WORK TO COMPLETE: Restate word for word the span of lines that opens with the line containing "walker source code" and closes with the last line of the material. Include both ends and nothing more.

DATASET ENTRIES:
+--

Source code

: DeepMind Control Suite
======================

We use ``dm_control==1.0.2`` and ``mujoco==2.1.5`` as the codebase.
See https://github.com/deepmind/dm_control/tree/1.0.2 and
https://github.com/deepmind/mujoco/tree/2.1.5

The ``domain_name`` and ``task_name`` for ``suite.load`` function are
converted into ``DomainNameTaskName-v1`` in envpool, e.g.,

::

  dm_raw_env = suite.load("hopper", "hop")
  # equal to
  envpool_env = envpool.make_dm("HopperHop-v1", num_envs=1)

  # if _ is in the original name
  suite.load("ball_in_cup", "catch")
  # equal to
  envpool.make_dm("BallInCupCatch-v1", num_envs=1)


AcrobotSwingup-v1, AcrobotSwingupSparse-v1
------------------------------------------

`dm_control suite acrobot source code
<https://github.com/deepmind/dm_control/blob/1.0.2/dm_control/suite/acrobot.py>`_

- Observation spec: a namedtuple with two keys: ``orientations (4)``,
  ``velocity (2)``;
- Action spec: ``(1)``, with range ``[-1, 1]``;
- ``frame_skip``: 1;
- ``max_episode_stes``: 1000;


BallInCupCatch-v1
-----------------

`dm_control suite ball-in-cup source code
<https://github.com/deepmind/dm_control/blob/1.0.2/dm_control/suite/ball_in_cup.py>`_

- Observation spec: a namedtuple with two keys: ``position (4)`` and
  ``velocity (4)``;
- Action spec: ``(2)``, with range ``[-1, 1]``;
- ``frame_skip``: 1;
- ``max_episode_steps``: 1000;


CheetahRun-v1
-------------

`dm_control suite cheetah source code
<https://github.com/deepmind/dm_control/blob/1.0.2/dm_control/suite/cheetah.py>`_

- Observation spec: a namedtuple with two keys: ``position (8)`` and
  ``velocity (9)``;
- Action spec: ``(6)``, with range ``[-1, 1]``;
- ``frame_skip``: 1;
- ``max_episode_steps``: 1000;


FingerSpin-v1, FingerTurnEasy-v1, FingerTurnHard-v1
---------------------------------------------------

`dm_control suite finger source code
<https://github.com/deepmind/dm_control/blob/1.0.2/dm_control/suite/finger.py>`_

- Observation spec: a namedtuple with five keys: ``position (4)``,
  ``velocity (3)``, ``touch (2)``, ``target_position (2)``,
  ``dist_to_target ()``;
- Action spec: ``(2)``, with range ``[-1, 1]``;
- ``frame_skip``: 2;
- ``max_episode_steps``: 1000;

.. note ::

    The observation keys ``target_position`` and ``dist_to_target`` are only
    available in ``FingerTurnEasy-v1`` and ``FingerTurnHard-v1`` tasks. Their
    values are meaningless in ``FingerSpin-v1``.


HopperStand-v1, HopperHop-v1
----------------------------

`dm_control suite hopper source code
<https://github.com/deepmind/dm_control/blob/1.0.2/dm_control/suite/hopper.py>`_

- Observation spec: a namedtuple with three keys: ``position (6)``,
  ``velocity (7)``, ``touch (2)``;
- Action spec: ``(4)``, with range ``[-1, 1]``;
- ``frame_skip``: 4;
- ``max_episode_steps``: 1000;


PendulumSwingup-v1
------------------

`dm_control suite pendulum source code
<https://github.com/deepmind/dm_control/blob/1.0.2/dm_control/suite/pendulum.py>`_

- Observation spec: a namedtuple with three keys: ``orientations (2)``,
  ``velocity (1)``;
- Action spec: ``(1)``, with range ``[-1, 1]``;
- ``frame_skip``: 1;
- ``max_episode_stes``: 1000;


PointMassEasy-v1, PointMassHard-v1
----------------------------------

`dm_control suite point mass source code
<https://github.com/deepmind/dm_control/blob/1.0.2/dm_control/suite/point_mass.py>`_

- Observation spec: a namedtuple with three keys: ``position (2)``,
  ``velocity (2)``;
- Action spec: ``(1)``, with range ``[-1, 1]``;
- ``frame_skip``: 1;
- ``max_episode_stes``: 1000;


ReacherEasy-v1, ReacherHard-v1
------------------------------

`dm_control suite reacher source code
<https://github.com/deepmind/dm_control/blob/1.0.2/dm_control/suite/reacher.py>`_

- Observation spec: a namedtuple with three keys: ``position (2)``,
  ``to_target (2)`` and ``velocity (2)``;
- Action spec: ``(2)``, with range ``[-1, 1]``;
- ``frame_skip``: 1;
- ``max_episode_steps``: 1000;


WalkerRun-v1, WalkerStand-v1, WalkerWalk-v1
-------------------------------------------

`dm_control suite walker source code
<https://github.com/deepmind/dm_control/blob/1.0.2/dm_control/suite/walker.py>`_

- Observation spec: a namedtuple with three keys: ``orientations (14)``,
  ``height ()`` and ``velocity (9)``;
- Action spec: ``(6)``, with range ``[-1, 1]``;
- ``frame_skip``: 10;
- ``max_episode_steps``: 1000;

+--

SOLUTION:
`dm_control suite walker source code
<https://github.com/deepmind/dm_control/blob/1.0.2/dm_control/suite/walker.py>`_

- Observation spec: a namedtuple with three keys: ``orientations (14)``,
  ``height ()`` and ``velocity (9)``;
- Action spec: ``(6)``, with range ``[-1, 1]``;
- ``frame_skip``: 10;
- ``max_episode_steps``: 1000;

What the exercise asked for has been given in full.